Bookmark and Share

Notice: On April 23, 2014, Statalist moved from an email list to a forum, based at

[Date Prev][Date Next][Thread Prev][Thread Next][Date Index][Thread Index]

st: Selecting specific observations based on two variables

From   henrik andersson <>
To   "" <>
Subject   st: Selecting specific observations based on two variables
Date   Wed, 19 Jun 2013 13:15:11 +0000


I would like to select specific observations from my data set and wonder if anyone knows how to do it in the most efficient and certain way?

I have data on properties where I for some individual properties have several observations. I want to use only one observations per property. The data and variables of interest look like this:

	Id	Year	
1.	1	2001
2.	1	2002
3.	1	2005
4.	1	2009
5.	1	2011
6.	2	2001
7.	2	2002
8.	2	2003
9.	2	2004
10.	2	2006
11.	2	2007
12.	2	2011

As explained, I want to use only one observation per property, defined by Id, and I want to use the observation closest the value 2009 in the variable Year. For instance for Id==1 I would use observation 4. For Id==2 there is a tie between observations 11 and 12. Here I would like to use the earlier observation, i.e. the one with the lowest value for Year, which means that I would use observation 11.

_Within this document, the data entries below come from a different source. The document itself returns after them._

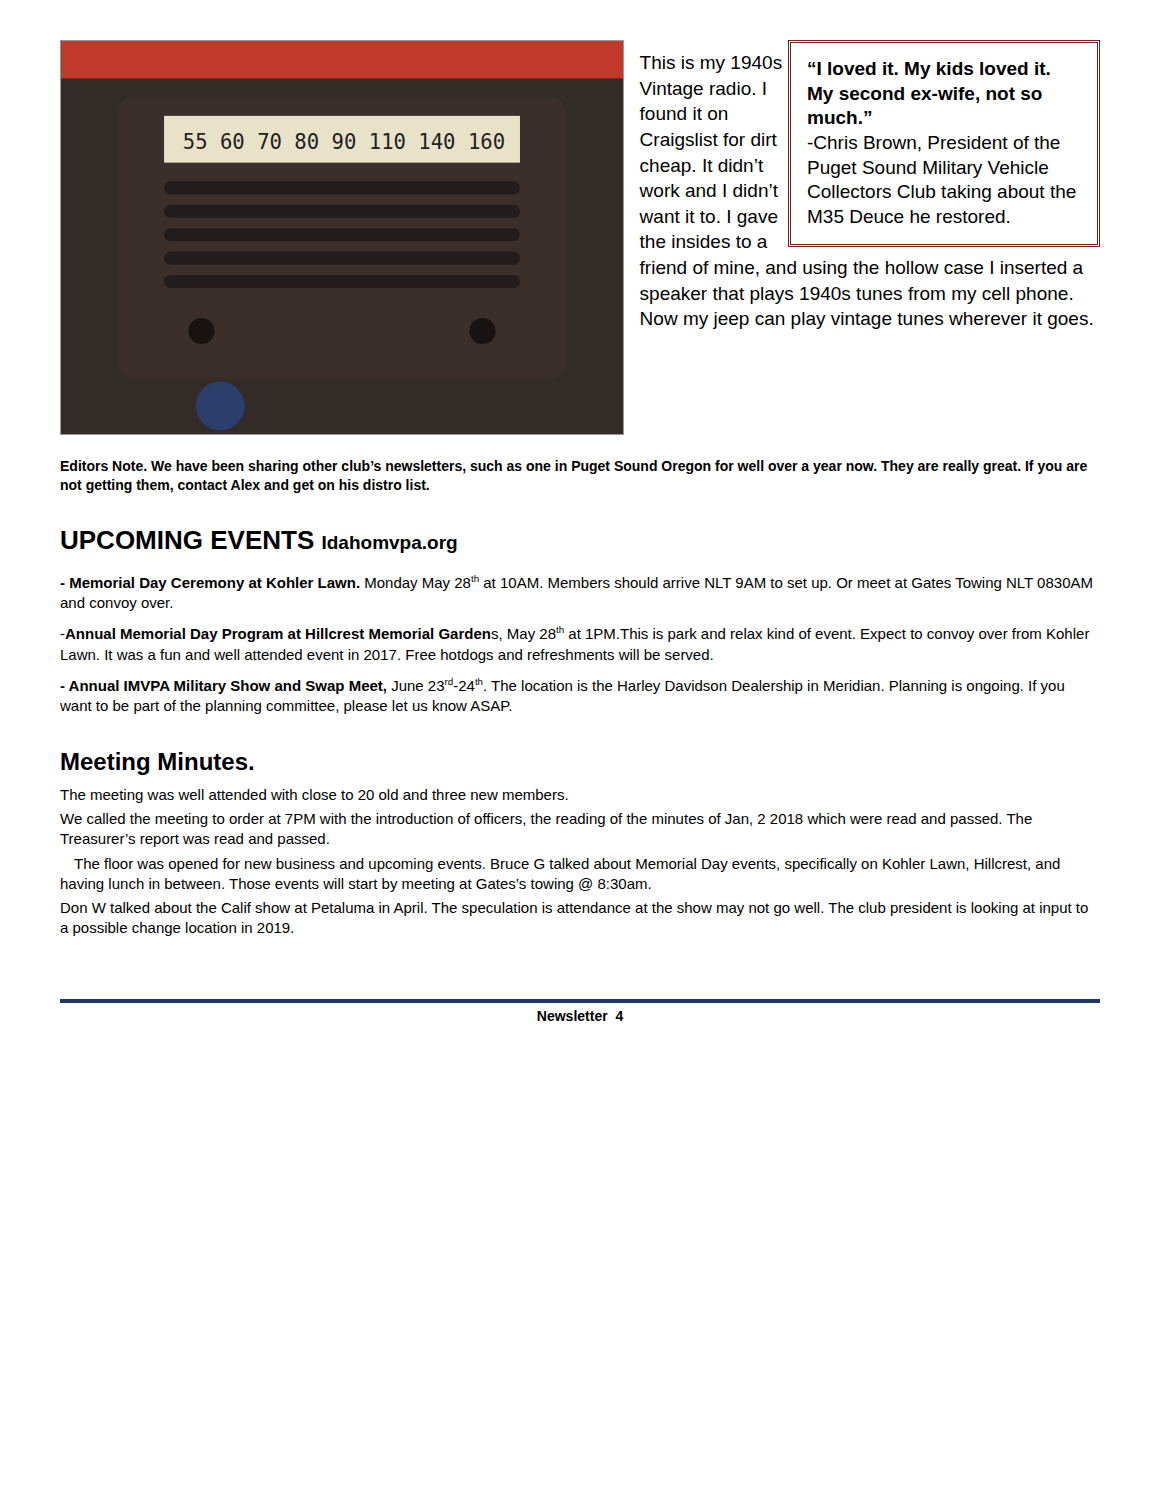“I loved it. My kids loved it. My second ex-wife, not so much.”
-Chris Brown, President of the Puget Sound Military Vehicle Collectors Club taking about the M35 Deuce he restored.
This is my 1940s Vintage radio. I found it on Craigslist for dirt cheap. It didn’t work and I didn’t want it to. I gave the insides to a friend of mine, and using the hollow case I inserted a speaker that plays 1940s tunes from my cell phone. Now my jeep can play vintage tunes wherever it goes.
Editors Note. We have been sharing other club’s newsletters, such as one in Puget Sound Oregon for well over a year now. They are really great. If you are not getting them, contact Alex and get on his distro list.
UPCOMING EVENTS Idahomvpa.org
- Memorial Day Ceremony at Kohler Lawn. Monday May 28th at 10AM. Members should arrive NLT 9AM to set up. Or meet at Gates Towing NLT 0830AM and convoy over.
-Annual Memorial Day Program at Hillcrest Memorial Gardens, May 28th at 1PM.This is park and relax kind of event. Expect to convoy over from Kohler Lawn. It was a fun and well attended event in 2017. Free hotdogs and refreshments will be served.
- Annual IMVPA Military Show and Swap Meet, June 23rd-24th. The location is the Harley Davidson Dealership in Meridian. Planning is ongoing. If you want to be part of the planning committee, please let us know ASAP.
Meeting Minutes.
The meeting was well attended with close to 20 old and three new members.
We called the meeting to order at 7PM with the introduction of officers, the reading of the minutes of Jan, 2 2018 which were read and passed. The Treasurer’s report was read and passed.
The floor was opened for new business and upcoming events. Bruce G talked about Memorial Day events, specifically on Kohler Lawn, Hillcrest, and having lunch in between. Those events will start by meeting at Gates’s towing @ 8:30am.
Don W talked about the Calif show at Petaluma in April. The speculation is attendance at the show may not go well. The club president is looking at input to a possible change location in 2019.
Newsletter 4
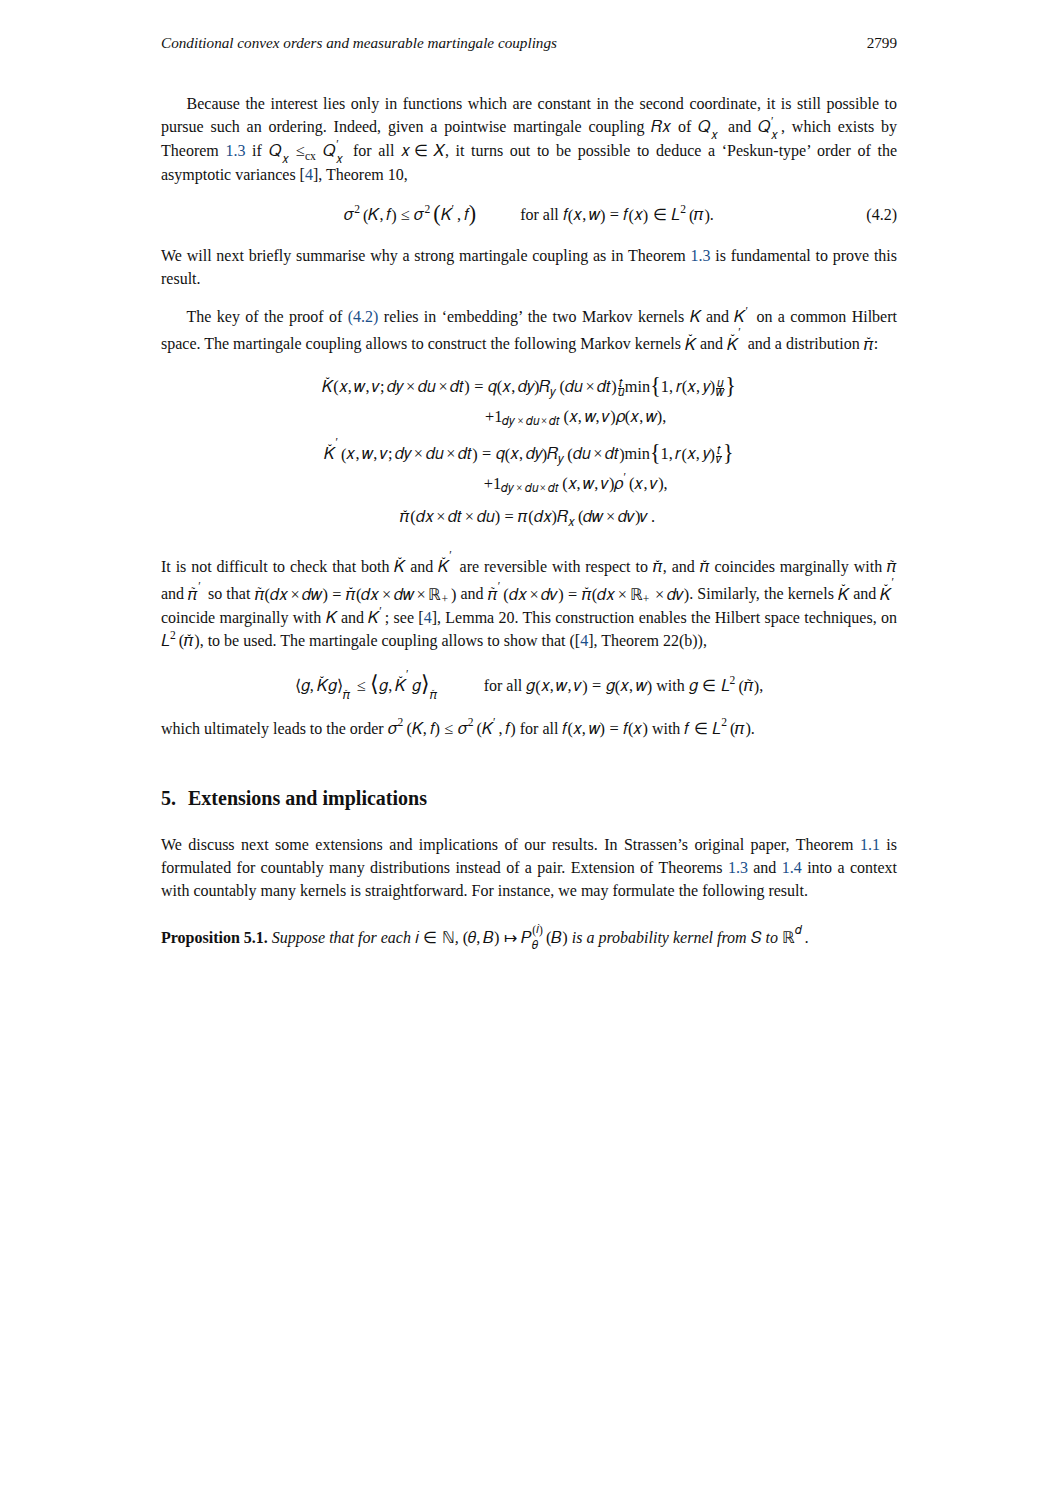Conditional convex orders and measurable martingale couplings 2799
Because the interest lies only in functions which are constant in the second coordinate, it is still possible to pursue such an ordering. Indeed, given a pointwise martingale coupling Rx of Qx and Qx′, which exists by Theorem 1.3 if Qx≤cxQx′ for all x∈X, it turns out to be possible to deduce a ‘Peskun-type’ order of the asymptotic variances [4], Theorem 10,
σ2(K,f) ≤ σ2(K′,f) for all f(x,w)=f(x)∈L2(π). (4.2)
We will next briefly summarise why a strong martingale coupling as in Theorem 1.3 is fundamental to prove this result.
The key of the proof of (4.2) relies in ‘embedding’ the two Markov kernels K and K′ on a common Hilbert space. The martingale coupling allows to construct the following Markov kernels K˘ and K˘′ and a distribution π˘:
K˘(x,w,v;dy×du×dt) = q(x,dy) Ry(du×dt) tu min {1,r(x,y)uw} + 1dy×du×dt (x,w,v)ρ(x,w), K˘′(x,w,v;dy×du×dt) = q(x,dy) Ry(du×dt) min {1,r(x,y)tv} + 1dy×du×dt (x,w,v)ρ′(x,v), π˘(dx×dt×du) = π(dx) Rx(dw×dv)v.
It is not difficult to check that both K˘ and K˘′ are reversible with respect to π˘, and π˘ coincides marginally with π˜ and π˜′ so that π˜(dx×dw)=π˘(dx×dw×ℝ+) and π˜′(dx×dv)=π˘(dx×ℝ+×dv). Similarly, the kernels K˘ and K˘′ coincide marginally with K and K′; see [4], Lemma 20. This construction enables the Hilbert space techniques, on L2(π˘), to be used. The martingale coupling allows to show that ([4], Theorem 22(b)),
⟨g,K˘g⟩π˘ ≤ ⟨g,K˘′g⟩π˘ for all g(x,w,v)=g(x,w) with g∈L2(π˜),
which ultimately leads to the order σ2(K,f)≤σ2(K′,f) for all f(x,w)=f(x) with f∈L2(π).
5. Extensions and implications
We discuss next some extensions and implications of our results. In Strassen’s original paper, Theorem 1.1 is formulated for countably many distributions instead of a pair. Extension of Theorems 1.3 and 1.4 into a context with countably many kernels is straightforward. For instance, we may formulate the following result.
Proposition 5.1. Suppose that for each i∈ℕ, (θ,B)↦Pθ(i)(B) is a probability kernel from S to ℝd.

Do anyone has an idea how to create a dummy equal to one if the criteria below are met and zero otherwise?

I want to:

(a) Use only one observation per Id
(b) Use observation which value of Year is closest in absolute terms to 2009 (if Year==2009 then that observation(s) should be chosen).
(c) If tie in (b) use observation with lowest value of Year.

In addition if the above criteria is not able to single out one observation per Id, e.g. if there are two observation in the year 2009, it would be great if Stata then randomly could decide which one to pick. 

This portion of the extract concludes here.